One ending point of this bike tour, Munich*** Germany, has many
museums, including especially the Alte Pinakothek*** (Old Art Gallery),
and the Frauenkirche** (the Church of Our Lady). There are some
charming, artistic neighborhoods, such as Schwabing, and some seedy
neighborhoods as well, such as the one just south of the main railway
station.
Below: The Inn river and Innsbruck***.
A
second suggested ending point, Innsbruck***, Austria, is a very
charming small city of great authenticity, nestled in a mountain
valley. If you are ambitious, and have the time before you, you
can continue your tour by bicycling over the Brennerpass, 33 kilometers
away, into northern Italynear or into the Dolomite*** mountains,
or on to Lake Guarda*** and Verona***.
If you make the entire cycle tour across southern Bavaria, you
will end at Lindau** on the Bodensee*** (lake). Lindau is a tiny
town of character on an island connected to the mainland by a bridge..
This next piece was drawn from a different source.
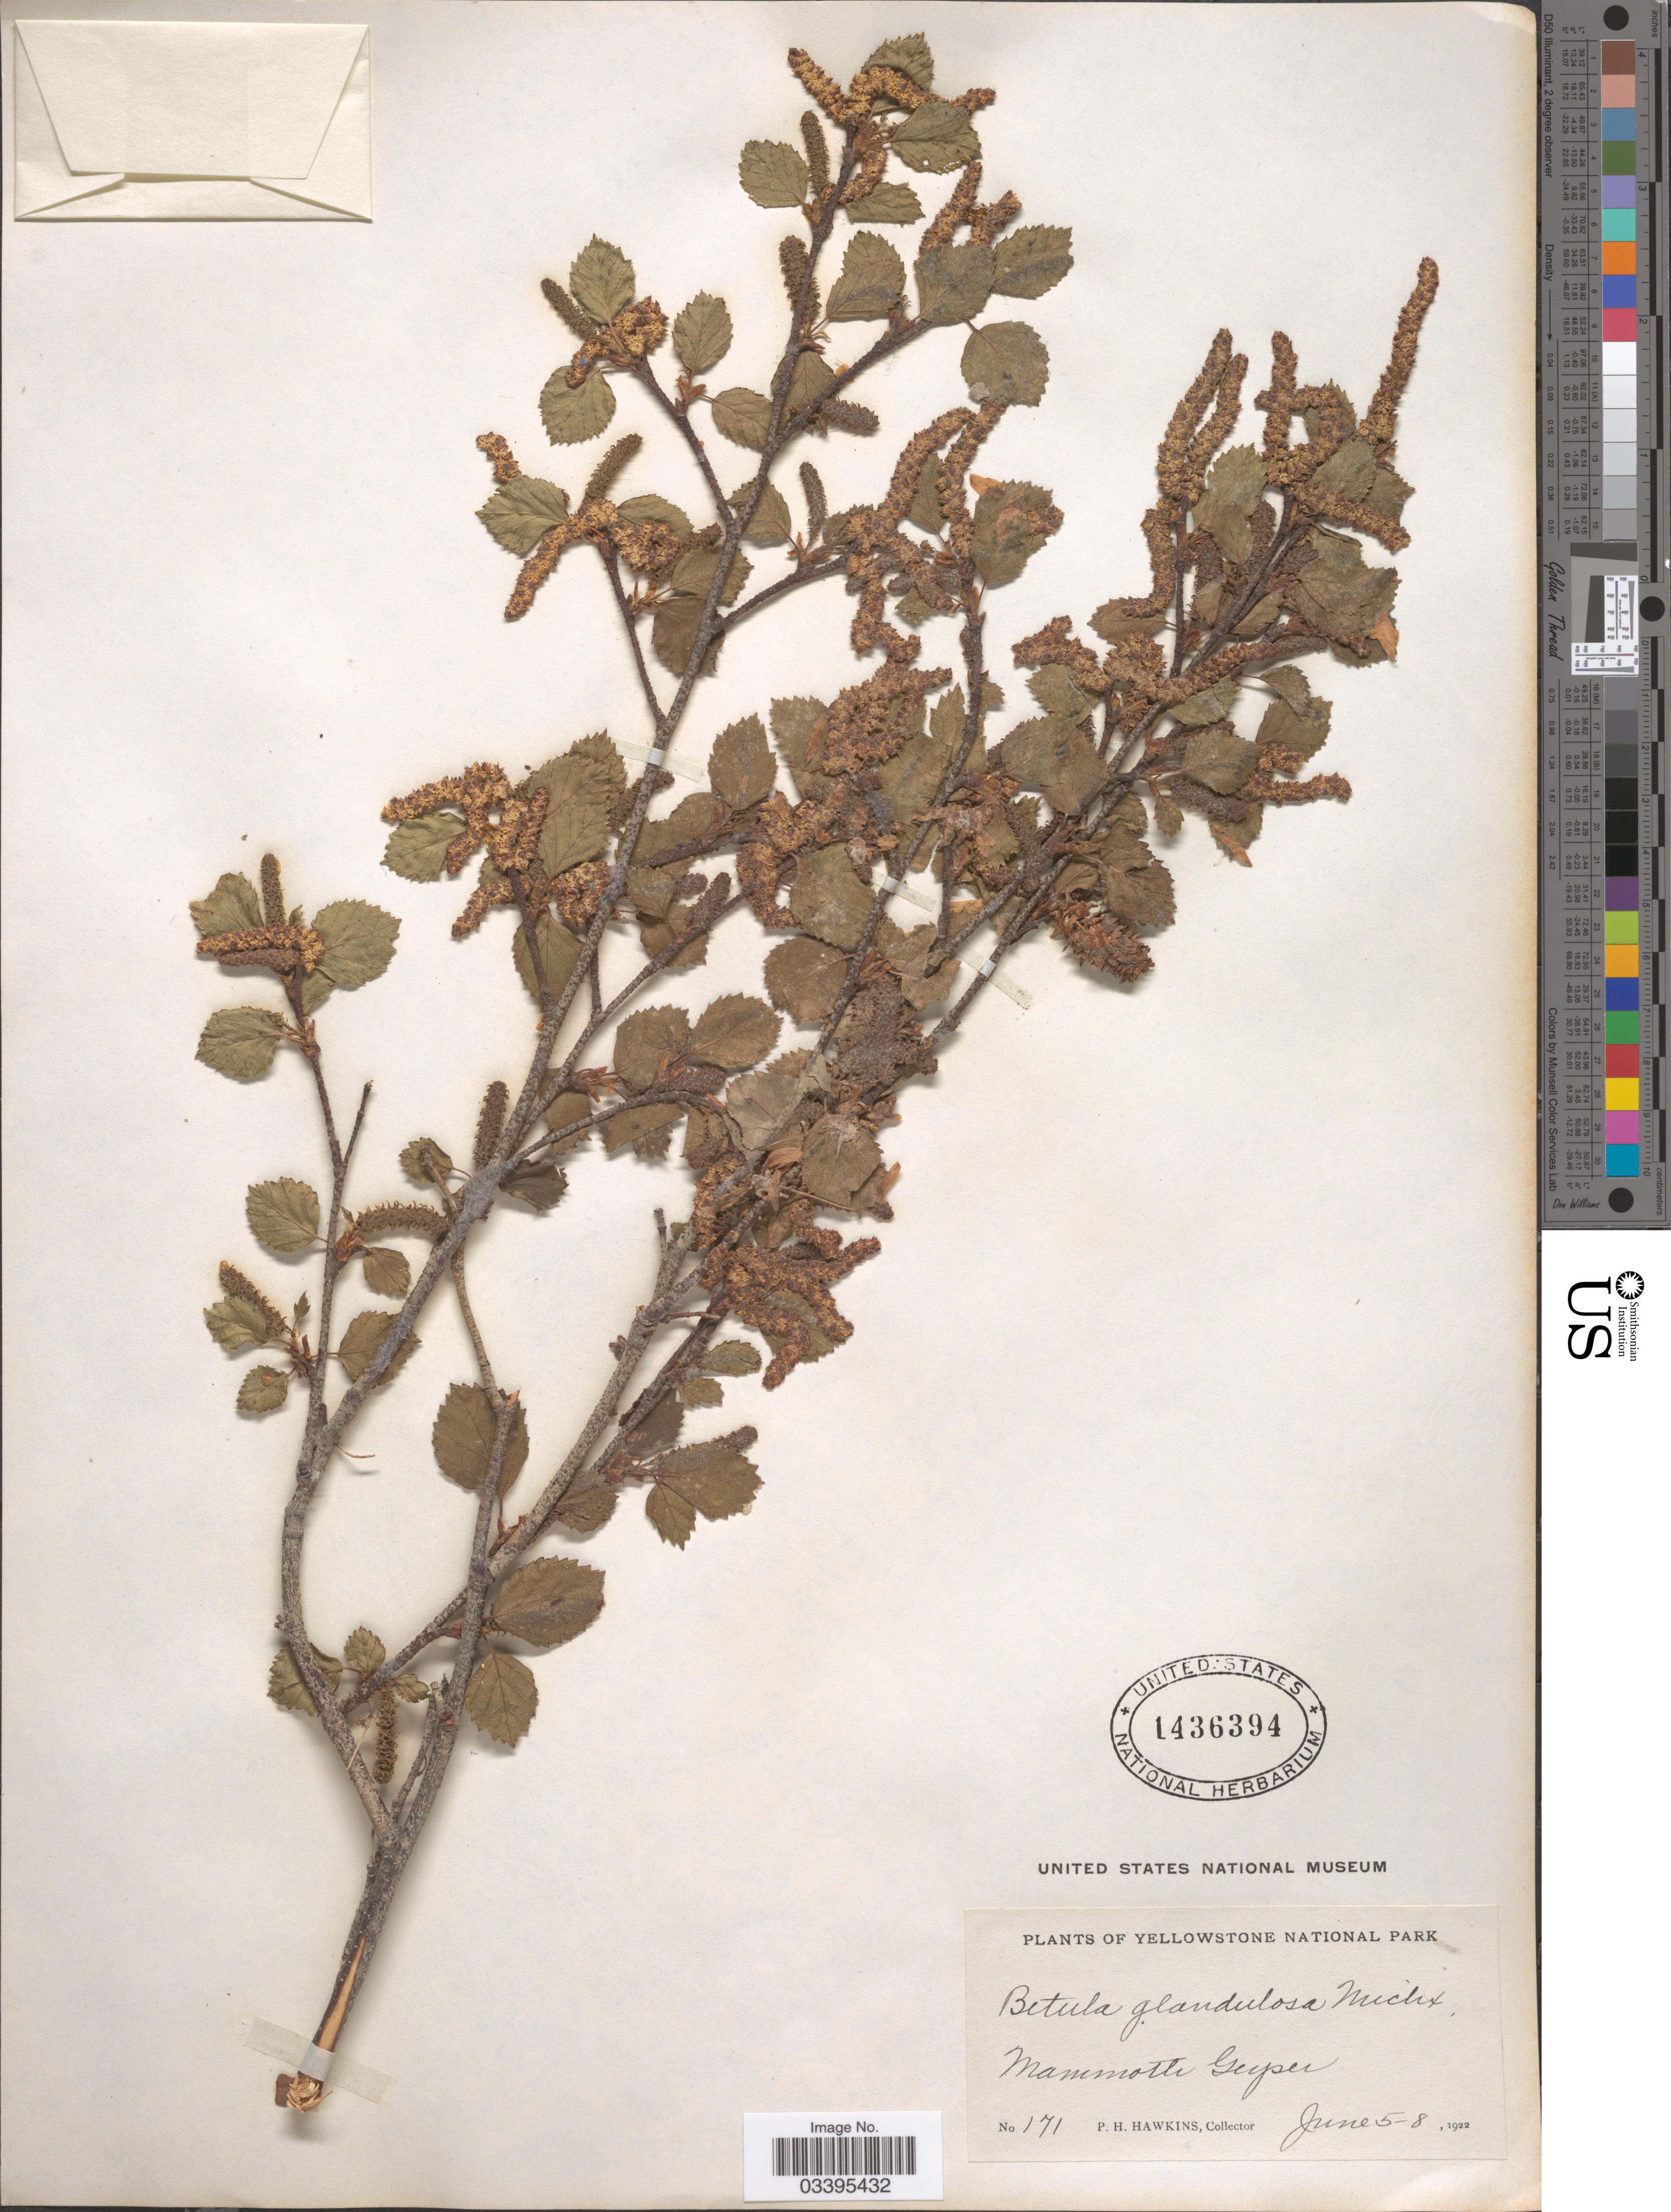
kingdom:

From here you can continue biking along the Bodensee
circuit, described on this site, and from there to the Rhine
and Alsace, France. If you ride that far, you will have crossed
all of Southern Germany.
Other Attractions worth of mention on this tour include Berchtesgaden**,
a very charming mountain town worth a several days stay, as you
visit the nearby attractions. One is the Königssee** lake,
Bavaria's wildest and most romantic (but don't expect American style
wilderness at all), where you will want to take a boat trip to the
Chapel of St. Bartholomä, hike in the forest, and perhaps even
take the ski lift to a viewpoint high over the lake. While staying
in Berchtesgaden**, you may wish to bike up to Obersalzberg, where
Hitler had a private domain, and continue to the nearby Kehlstein**,
with the famous "Eagle's Nest". You can climb further
on the Rossfeldringstrasse**, a toll road to sensational viewpoints.
The Chiemsee (see means lake) has some charming resort towns
along its eastern, northern and western shores, such as Prien, Chieming,
and Seebrück. The most frequent and least costly boat services
to the Herren and Frauen islands mentioned above are from Prien
and from Gstadt.
The towns of Bad Reichenhall and Bad Tölz are both charming,
with painted houses on wide streets.
And finally, you may care to visit the two alpine resorts of Garmisch-Partenkirchen
and Mittenwald. From Garmisch, the famous and expensive cog-rail
carries you up to the Zugspitze***, at over 9,700 feet, Germany's
highest point. Other tours by foot, lift, or mountain bike visit
make pleasing day outings. Mittenwald*, has fewer lifts and activities,
but is more authentic, with old painted houses.
How to
Bike it: Organize the trip yourself. The author is not personally
aware of any English language commercial trips in the region.